Duloxetine is metabolized by the CYP2D6 and CYP1A2 enzymes. There is a moderate risk of drug interactions with duloxetine because it is both a CYP2D6 substrate and an inhibitor there (see Table 2).

  • Inhibitors of 1A2 — Duloxetine concentration is increased (e.g., fluvoxamine, cimetidine, quinolones).
  • Inhibitors of 2D6 — Duloxetine concentration is increased (e.g., paroxetine, fluoxetine, quinidine).
  • Use caution in drugs metabolized through the CYP2D6 enzyme that have a narrow therapeutic index.
  • Do not use duloxetine and venlafaxine or other serotonin agents in combination with each other due to risk of serotonin syndrome.
  • Do not use with monoamine oxidase inhibitors (MAOIs) or with drugs that have MAOI activity (procarbazine or linezolid). Wait at least two weeks after MAOI agent discontinued before starting either duloxetine or venlafaxine.
  • Do not use with tricyclic antidepressants (TCAs).
  • Due to its metabolism through the CYP2D6 enzymes, venlafaxine has similar drug interactions as duloxetine.

Pregnancy rating

  • Both duloxetine and venlafaxine have a pregnancy rating of category C.
  • Avoid use in lactation if possible with both agents.

Contraindications

Similar in both duloxetine and venlafaxine.

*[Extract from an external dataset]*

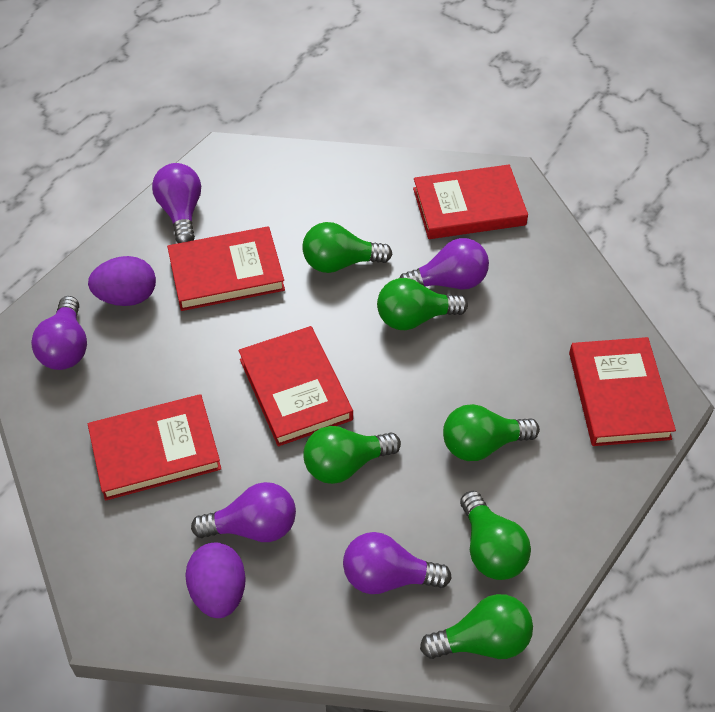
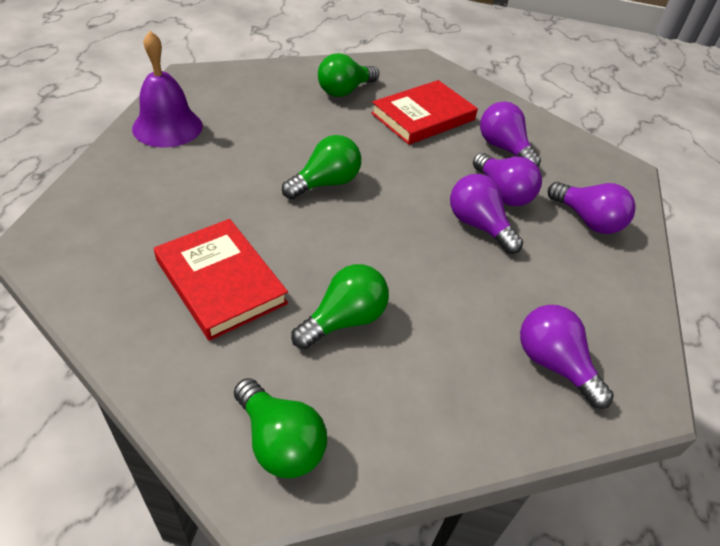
green light bulb: [302,222,392,273] [303,426,401,484] [377,278,468,330] [420,594,533,659] [443,404,540,461] [460,491,531,580] = 6 -> [234,378,327,478] [282,135,361,199] [291,264,389,349] [318,53,379,97] = 4
purple bell: none = 0 -> [132,31,203,148] = 1
purple egg: [88,256,156,306] [185,542,246,618] = 2 -> none = 0
red book: [88,394,221,501] [167,226,285,311] [238,326,353,446] [413,165,528,239] [569,337,676,446] = 5 -> [154,219,288,341] [371,80,478,145] = 2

  • Hypersensitivity to duloxetine/venlafaxine.
  • Use with MAOIs.
  • Duloxetine is contraindicated in patients with narrow angle glaucoma due to increased risk of mydriasis.

Storage

Capsules should be stored at 25°C (77°F) and away from sunlight. Excursions are permitted to 15°-30°C (59°-86°F).

Potential for medication error

There is a potential for duloxetine and venlafaxine to be confused, especially during verbal communication. Another possible error could occur if duloxetine and fluoxetine were confused with each other, especially with written orders because they look alike and also are available in similar strengths. Educating the staff on the potential of these errors occurring is key in maintaining patient safety.

Cost

The cost of the duloxetine and the extended-release venlafaxine is similar (see Table 3, below). The immediate-release tablets are not as expensive, but more tablets per day will have to be taken to get the equivalent dose of the extended-release capsules, causing the cost to increase, and compliance may not be as good.

Patient information for duloxetine and venlafaxine

  • If a dose is missed, take as soon as you remember and continue the next day with the regular dosing schedule. Do not double doses.
  • Avoid alcohol.
  • Drowsiness may occur, so use caution in activities that require alertness (driving, operating heavy machinery, etc.).
  • Notify physician if you become pregnant or are breast-feeding.